[EXERCISE] Nothing but an exact repetition of the listing should be returned.
BEGIN PROVIDED INFORMATION
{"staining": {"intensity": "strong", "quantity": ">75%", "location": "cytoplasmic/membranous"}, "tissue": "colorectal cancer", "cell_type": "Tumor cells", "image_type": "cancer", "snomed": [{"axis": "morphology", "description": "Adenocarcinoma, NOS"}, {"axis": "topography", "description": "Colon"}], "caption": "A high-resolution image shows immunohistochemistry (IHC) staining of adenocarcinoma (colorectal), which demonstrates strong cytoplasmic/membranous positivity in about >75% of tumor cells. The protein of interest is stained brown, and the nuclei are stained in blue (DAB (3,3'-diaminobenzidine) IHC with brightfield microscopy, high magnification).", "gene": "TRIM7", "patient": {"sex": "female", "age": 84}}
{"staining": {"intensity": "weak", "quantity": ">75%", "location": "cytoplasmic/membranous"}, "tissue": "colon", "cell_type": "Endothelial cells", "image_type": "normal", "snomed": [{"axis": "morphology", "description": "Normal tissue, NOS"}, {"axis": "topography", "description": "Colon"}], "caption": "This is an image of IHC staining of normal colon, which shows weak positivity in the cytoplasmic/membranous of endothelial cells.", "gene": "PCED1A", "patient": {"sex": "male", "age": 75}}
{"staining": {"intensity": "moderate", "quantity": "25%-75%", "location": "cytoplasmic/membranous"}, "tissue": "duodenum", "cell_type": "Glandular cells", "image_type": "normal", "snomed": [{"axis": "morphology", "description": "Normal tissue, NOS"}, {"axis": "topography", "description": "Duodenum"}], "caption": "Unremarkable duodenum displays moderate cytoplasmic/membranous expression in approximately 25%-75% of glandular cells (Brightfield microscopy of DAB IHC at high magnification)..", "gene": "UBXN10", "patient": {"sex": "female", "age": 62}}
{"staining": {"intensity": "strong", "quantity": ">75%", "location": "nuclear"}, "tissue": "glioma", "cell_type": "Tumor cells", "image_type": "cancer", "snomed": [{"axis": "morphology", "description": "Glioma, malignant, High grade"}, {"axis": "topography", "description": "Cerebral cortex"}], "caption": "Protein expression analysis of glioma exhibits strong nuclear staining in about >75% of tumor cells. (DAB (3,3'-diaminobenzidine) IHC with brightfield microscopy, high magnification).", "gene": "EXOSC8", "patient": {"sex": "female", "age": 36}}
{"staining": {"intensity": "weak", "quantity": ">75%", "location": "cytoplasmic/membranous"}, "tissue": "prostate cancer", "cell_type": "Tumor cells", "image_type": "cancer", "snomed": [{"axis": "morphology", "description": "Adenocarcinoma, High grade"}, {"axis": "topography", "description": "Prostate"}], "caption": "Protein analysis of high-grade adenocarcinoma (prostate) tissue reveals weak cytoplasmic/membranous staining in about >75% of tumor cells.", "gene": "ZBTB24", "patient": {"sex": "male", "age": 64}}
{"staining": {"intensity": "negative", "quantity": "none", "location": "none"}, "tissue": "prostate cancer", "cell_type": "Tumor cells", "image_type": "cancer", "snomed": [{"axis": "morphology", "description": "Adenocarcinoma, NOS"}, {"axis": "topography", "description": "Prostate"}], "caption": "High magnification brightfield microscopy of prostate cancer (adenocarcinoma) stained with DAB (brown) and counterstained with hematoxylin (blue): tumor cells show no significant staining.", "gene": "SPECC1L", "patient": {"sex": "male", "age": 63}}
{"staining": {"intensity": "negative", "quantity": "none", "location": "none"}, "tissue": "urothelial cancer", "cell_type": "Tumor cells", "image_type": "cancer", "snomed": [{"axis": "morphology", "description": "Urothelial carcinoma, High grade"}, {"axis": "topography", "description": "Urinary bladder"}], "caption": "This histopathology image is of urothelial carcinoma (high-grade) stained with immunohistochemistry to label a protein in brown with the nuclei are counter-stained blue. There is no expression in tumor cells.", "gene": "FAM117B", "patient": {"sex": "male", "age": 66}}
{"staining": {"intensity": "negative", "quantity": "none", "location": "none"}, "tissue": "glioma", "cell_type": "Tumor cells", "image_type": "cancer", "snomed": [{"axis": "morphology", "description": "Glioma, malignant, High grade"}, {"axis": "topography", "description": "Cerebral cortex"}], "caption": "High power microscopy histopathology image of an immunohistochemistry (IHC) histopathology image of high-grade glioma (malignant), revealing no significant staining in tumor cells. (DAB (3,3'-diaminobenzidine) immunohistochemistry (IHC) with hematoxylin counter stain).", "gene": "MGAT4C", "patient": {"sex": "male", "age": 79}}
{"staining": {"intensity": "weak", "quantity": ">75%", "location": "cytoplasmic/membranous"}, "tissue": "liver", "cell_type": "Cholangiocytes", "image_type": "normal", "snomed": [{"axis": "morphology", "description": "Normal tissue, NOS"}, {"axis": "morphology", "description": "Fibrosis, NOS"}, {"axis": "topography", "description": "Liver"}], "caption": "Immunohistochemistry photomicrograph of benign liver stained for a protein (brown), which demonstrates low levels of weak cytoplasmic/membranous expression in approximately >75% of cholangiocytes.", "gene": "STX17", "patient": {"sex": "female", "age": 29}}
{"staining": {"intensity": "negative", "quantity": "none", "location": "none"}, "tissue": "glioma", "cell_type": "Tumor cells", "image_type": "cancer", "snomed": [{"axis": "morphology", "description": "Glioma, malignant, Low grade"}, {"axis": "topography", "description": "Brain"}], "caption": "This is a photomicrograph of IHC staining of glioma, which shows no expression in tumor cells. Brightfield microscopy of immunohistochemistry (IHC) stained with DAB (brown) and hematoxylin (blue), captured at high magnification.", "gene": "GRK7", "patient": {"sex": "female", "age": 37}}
END PROVIDED INFORMATION
[OUTPUT FOR THIS TASK]
{"staining": {"intensity": "strong", "quantity": ">75%", "location": "cytoplasmic/membranous"}, "tissue": "colorectal cancer", "cell_type": "Tumor cells", "image_type": "cancer", "snomed": [{"axis": "morphology", "description": "Adenocarcinoma, NOS"}, {"axis": "topography", "description": "Colon"}], "caption": "A high-resolution image shows immunohistochemistry (IHC) staining of adenocarcinoma (colorectal), which demonstrates strong cytoplasmic/membranous positivity in about >75% of tumor cells. The protein of interest is stained brown, and the nuclei are stained in blue (DAB (3,3'-diaminobenzidine) IHC with brightfield microscopy, high magnification).", "gene": "TRIM7", "patient": {"sex": "female", "age": 84}}
{"staining": {"intensity": "weak", "quantity": ">75%", "location": "cytoplasmic/membranous"}, "tissue": "colon", "cell_type": "Endothelial cells", "image_type": "normal", "snomed": [{"axis": "morphology", "description": "Normal tissue, NOS"}, {"axis": "topography", "description": "Colon"}], "caption": "This is an image of IHC staining of normal colon, which shows weak positivity in the cytoplasmic/membranous of endothelial cells.", "gene": "PCED1A", "patient": {"sex": "male", "age": 75}}
{"staining": {"intensity": "moderate", "quantity": "25%-75%", "location": "cytoplasmic/membranous"}, "tissue": "duodenum", "cell_type": "Glandular cells", "image_type": "normal", "snomed": [{"axis": "morphology", "description": "Normal tissue, NOS"}, {"axis": "topography", "description": "Duodenum"}], "caption": "Unremarkable duodenum displays moderate cytoplasmic/membranous expression in approximately 25%-75% of glandular cells (Brightfield microscopy of DAB IHC at high magnification)..", "gene": "UBXN10", "patient": {"sex": "female", "age": 62}}
{"staining": {"intensity": "strong", "quantity": ">75%", "location": "nuclear"}, "tissue": "glioma", "cell_type": "Tumor cells", "image_type": "cancer", "snomed": [{"axis": "morphology", "description": "Glioma, malignant, High grade"}, {"axis": "topography", "description": "Cerebral cortex"}], "caption": "Protein expression analysis of glioma exhibits strong nuclear staining in about >75% of tumor cells. (DAB (3,3'-diaminobenzidine) IHC with brightfield microscopy, high magnification).", "gene": "EXOSC8", "patient": {"sex": "female", "age": 36}}
{"staining": {"intensity": "weak", "quantity": ">75%", "location": "cytoplasmic/membranous"}, "tissue": "prostate cancer", "cell_type": "Tumor cells", "image_type": "cancer", "snomed": [{"axis": "morphology", "description": "Adenocarcinoma, High grade"}, {"axis": "topography", "description": "Prostate"}], "caption": "Protein analysis of high-grade adenocarcinoma (prostate) tissue reveals weak cytoplasmic/membranous staining in about >75% of tumor cells.", "gene": "ZBTB24", "patient": {"sex": "male", "age": 64}}
{"staining": {"intensity": "negative", "quantity": "none", "location": "none"}, "tissue": "prostate cancer", "cell_type": "Tumor cells", "image_type": "cancer", "snomed": [{"axis": "morphology", "description": "Adenocarcinoma, NOS"}, {"axis": "topography", "description": "Prostate"}], "caption": "High magnification brightfield microscopy of prostate cancer (adenocarcinoma) stained with DAB (brown) and counterstained with hematoxylin (blue): tumor cells show no significant staining.", "gene": "SPECC1L", "patient": {"sex": "male", "age": 63}}
{"staining": {"intensity": "negative", "quantity": "none", "location": "none"}, "tissue": "urothelial cancer", "cell_type": "Tumor cells", "image_type": "cancer", "snomed": [{"axis": "morphology", "description": "Urothelial carcinoma, High grade"}, {"axis": "topography", "description": "Urinary bladder"}], "caption": "This histopathology image is of urothelial carcinoma (high-grade) stained with immunohistochemistry to label a protein in brown with the nuclei are counter-stained blue. There is no expression in tumor cells.", "gene": "FAM117B", "patient": {"sex": "male", "age": 66}}
{"staining": {"intensity": "negative", "quantity": "none", "location": "none"}, "tissue": "glioma", "cell_type": "Tumor cells", "image_type": "cancer", "snomed": [{"axis": "morphology", "description": "Glioma, malignant, High grade"}, {"axis": "topography", "description": "Cerebral cortex"}], "caption": "High power microscopy histopathology image of an immunohistochemistry (IHC) histopathology image of high-grade glioma (malignant), revealing no significant staining in tumor cells. (DAB (3,3'-diaminobenzidine) immunohistochemistry (IHC) with hematoxylin counter stain).", "gene": "MGAT4C", "patient": {"sex": "male", "age": 79}}
{"staining": {"intensity": "weak", "quantity": ">75%", "location": "cytoplasmic/membranous"}, "tissue": "liver", "cell_type": "Cholangiocytes", "image_type": "normal", "snomed": [{"axis": "morphology", "description": "Normal tissue, NOS"}, {"axis": "morphology", "description": "Fibrosis, NOS"}, {"axis": "topography", "description": "Liver"}], "caption": "Immunohistochemistry photomicrograph of benign liver stained for a protein (brown), which demonstrates low levels of weak cytoplasmic/membranous expression in approximately >75% of cholangiocytes.", "gene": "STX17", "patient": {"sex": "female", "age": 29}}
{"staining": {"intensity": "negative", "quantity": "none", "location": "none"}, "tissue": "glioma", "cell_type": "Tumor cells", "image_type": "cancer", "snomed": [{"axis": "morphology", "description": "Glioma, malignant, Low grade"}, {"axis": "topography", "description": "Brain"}], "caption": "This is a photomicrograph of IHC staining of glioma, which shows no expression in tumor cells. Brightfield microscopy of immunohistochemistry (IHC) stained with DAB (brown) and hematoxylin (blue), captured at high magnification.", "gene": "GRK7", "patient": {"sex": "female", "age": 37}}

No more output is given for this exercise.